Wird Thyssenkrupp indisch? Kretinsky bekommt sein Geld zurück
Der tschechische Unternehmer Daniel Kretinsky wollte mit seiner EP Group ein Joint Venture mit der Thyssenkrupp-Stahlsparte eingehen. Damit ist es nun endgültig vorbei. Und wieder steht Thyssenkrupp mit nur einem Interessenten da. Dabei handelt es sich um den indischen Konzern Jindal Steel.
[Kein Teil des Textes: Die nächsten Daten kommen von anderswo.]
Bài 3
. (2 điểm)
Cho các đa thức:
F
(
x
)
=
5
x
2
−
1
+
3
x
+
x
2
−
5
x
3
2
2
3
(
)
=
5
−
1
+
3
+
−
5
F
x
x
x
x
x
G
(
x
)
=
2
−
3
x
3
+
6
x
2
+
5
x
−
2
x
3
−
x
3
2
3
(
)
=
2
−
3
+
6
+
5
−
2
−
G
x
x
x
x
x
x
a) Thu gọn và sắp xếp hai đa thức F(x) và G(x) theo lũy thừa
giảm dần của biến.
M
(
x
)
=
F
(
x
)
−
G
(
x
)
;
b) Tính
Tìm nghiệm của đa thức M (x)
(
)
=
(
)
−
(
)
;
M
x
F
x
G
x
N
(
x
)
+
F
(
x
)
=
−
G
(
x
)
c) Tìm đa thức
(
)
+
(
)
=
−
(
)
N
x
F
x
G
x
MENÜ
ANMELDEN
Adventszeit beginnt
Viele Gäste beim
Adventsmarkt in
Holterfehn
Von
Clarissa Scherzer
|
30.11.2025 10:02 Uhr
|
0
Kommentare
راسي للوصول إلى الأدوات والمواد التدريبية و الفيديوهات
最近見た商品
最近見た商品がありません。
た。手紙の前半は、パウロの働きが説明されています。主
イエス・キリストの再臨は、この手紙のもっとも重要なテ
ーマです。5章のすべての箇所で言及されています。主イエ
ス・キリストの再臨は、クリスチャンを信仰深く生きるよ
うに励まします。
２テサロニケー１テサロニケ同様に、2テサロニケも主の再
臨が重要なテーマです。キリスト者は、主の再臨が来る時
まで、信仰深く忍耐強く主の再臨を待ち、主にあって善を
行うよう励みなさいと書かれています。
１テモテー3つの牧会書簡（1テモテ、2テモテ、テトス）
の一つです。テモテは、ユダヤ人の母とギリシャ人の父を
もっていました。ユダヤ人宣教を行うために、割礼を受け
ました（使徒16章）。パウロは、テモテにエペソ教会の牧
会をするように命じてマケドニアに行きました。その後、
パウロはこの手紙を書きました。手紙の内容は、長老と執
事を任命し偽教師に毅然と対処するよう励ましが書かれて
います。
Grobblechwerk von Thyssenkrupp in Duisburg-Hüttenheim. Der tschechische Investor Daniel Kretinsky hat sich bei der deutschen Nummer Eins im Stahl verabschiedet.
Foto: picture alliance/Rupert Oberhäuser
Offenbar hat Daniel Kretinsky gut verhandelt. Denn nach seinem Ausstieg bei der Thyssenkrupp-Stahlsparte TKSE (Thyssenkrupp Steel Europe) bekommt er sein Geld zurück. Der tschechische Unternehmer hatte im Juli 2024 mit seiner EP Group 20 % der Anteile erworben – die Aufstockung auf 50 % war lange Zeit die konkreteste Zukunftsperspektive für TKSE. Nun ist Kretinsky weg: Seine Anteile hat er zurückgegeben und den Kaufpreis erstattet bekommen.
Rückzieher wegen Verhandlungen mit Jindal Steel
Man habe die Gespräche „einvernehmlich“ beendet, teilte Thyssenkrupp mit. Der Grund für Kretinskys Rückzieher sind Gespräche des Stahlkonzerns mit der indischen Jindal Steel, die bereits ein nicht bindendes Angebot für TKSE abgegeben hat. Die EPG respektiere den Wunsch von Thyssenkrupp, sich zunächst auf Gespräche mit Jindal zu konzentrieren, hieß es.
Thyssenkrupp befindet sich also abermals in der Situation, mit nur einem Interessenten zu verhandeln. Immerhin: Das Jindal-Angebot ist von der Arbeitnehmer-Seite positiv aufgenommen worden. Jürgen Kerner, zweiter Vorsitzender der IG Metall, nennt Deutschlands größten Stahlhersteller Thyssenkrupp Steel die „perfekte Ergänzung“ für Jindal. Der indische Konzern ist bislang in Europa nicht vertreten, ein Einstieg bei TKSE würde den Zugang zu hochqualitativen Stählen ermöglichen.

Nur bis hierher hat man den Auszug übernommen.